There is a book, a theory, entitled 'The Virtue of Selfishness', and basically it is a very eye opening journey of liking yourself enough to take care of yourself! How by enriching your life through self concern and appreciation, you enrich those around you!
On a more scientific note, here is a little info that explains how the brain of those who suffer from chronic pain's brain is bombarded with a peptide known as substance P. We have more substance P than normal people, and this explains the cognitive problems we encounter!
http://www.healthcentral.com/encyclopedia/408/631.html?ic=506048
Ahava, we all go through this, it's one hell of a process to accept this, to make the necessary changes, it's an on-going adjustment to accept that we are no longer ourselves, the emotions this brings on are very strong. I understand this so well!

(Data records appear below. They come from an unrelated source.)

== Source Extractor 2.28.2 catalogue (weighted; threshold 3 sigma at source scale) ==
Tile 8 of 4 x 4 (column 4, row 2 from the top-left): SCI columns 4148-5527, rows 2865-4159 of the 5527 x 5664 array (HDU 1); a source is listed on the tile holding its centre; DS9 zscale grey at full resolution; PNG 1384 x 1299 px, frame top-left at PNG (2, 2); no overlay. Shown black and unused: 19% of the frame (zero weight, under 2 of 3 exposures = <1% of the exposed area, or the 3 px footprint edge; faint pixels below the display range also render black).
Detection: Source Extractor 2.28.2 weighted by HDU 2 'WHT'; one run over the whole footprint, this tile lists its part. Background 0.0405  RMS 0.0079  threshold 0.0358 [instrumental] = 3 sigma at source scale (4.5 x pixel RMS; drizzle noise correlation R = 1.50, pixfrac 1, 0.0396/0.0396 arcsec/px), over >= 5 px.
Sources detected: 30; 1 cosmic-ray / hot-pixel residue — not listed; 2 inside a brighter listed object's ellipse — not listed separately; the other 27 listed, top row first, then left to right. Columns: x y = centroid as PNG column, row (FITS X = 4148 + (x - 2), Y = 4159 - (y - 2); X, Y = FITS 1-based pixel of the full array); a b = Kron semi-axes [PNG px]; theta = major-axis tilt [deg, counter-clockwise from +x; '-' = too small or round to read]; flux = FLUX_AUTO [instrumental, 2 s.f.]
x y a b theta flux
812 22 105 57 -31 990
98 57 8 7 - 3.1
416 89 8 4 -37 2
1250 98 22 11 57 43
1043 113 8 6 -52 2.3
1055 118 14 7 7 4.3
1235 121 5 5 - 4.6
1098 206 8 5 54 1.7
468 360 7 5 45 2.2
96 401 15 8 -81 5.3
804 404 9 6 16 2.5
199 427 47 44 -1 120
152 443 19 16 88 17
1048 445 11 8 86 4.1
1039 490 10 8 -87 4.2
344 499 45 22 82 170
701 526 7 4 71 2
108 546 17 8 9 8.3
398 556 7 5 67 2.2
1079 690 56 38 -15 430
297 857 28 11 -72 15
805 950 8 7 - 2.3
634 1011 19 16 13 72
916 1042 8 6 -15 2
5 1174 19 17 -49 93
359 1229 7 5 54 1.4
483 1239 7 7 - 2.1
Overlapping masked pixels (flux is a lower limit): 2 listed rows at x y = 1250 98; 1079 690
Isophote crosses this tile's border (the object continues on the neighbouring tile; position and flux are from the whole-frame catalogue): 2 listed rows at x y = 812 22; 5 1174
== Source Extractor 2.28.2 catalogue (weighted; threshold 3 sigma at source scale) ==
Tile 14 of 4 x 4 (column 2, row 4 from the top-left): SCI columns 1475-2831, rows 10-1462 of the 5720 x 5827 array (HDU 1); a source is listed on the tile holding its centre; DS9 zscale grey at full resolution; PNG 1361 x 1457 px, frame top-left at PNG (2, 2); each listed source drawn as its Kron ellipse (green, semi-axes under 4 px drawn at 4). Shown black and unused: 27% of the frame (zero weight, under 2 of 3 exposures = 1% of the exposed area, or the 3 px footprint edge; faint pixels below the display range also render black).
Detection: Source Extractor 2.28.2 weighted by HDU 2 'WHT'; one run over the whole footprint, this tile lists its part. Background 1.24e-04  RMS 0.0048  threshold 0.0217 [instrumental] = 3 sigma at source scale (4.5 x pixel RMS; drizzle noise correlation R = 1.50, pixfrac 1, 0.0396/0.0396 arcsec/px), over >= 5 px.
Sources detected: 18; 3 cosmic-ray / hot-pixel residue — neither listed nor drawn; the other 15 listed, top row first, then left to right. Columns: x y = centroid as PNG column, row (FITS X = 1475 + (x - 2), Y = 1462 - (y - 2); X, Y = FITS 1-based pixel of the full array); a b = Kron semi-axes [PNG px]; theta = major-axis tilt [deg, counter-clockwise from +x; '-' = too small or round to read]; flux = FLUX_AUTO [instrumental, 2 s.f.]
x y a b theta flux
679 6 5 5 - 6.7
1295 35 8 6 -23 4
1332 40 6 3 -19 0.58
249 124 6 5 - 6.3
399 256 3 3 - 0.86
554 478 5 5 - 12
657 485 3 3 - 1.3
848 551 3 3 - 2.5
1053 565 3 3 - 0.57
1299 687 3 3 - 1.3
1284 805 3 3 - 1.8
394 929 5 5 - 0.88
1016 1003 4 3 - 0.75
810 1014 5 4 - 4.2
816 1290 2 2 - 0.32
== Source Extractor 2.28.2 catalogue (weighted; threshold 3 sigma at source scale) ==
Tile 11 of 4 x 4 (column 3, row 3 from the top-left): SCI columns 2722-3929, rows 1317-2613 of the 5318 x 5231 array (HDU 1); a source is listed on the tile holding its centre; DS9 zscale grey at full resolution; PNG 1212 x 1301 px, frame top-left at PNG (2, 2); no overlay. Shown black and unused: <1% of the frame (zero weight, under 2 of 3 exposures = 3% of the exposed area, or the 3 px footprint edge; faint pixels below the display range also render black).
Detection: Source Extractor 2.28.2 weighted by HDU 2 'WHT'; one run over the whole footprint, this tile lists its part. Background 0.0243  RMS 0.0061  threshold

You're so right, laughter is the best medicine, stress and anxiety only intensify and perpetuate the condition. Make your life as simplistic as you can, and throw off as much guilt and stress as you possibly can. Laugh at yourself! It lightens things up for everyone!
Wishing you lots of spoons!
http://www.butyoudontlooksick.com/navigation/BYDLS-TheSpoonTheory.pdf
Big hugs
SK
Getting enough sleep is pretty much all you can do. Try talking to your loved ones about what is going on. I found a really good book "Fibro for Dummies" it sounds awful, but, in fact, I found a lot of good advice and it is at your fingertips. I have also went to the book store and pulled everything I could on fibro and chronic fatigue. I spent about 3 hours there and picked up two books I felt would help me explain this illness to myself, my doctor, and my family. Arming myself with as much knowledge as I can has really empowered me. I didn't know what to call that cloud hanging over me! Fibro fog was finally explained.
Thanks Lucy, that’s great advice. I have never thought of that actually.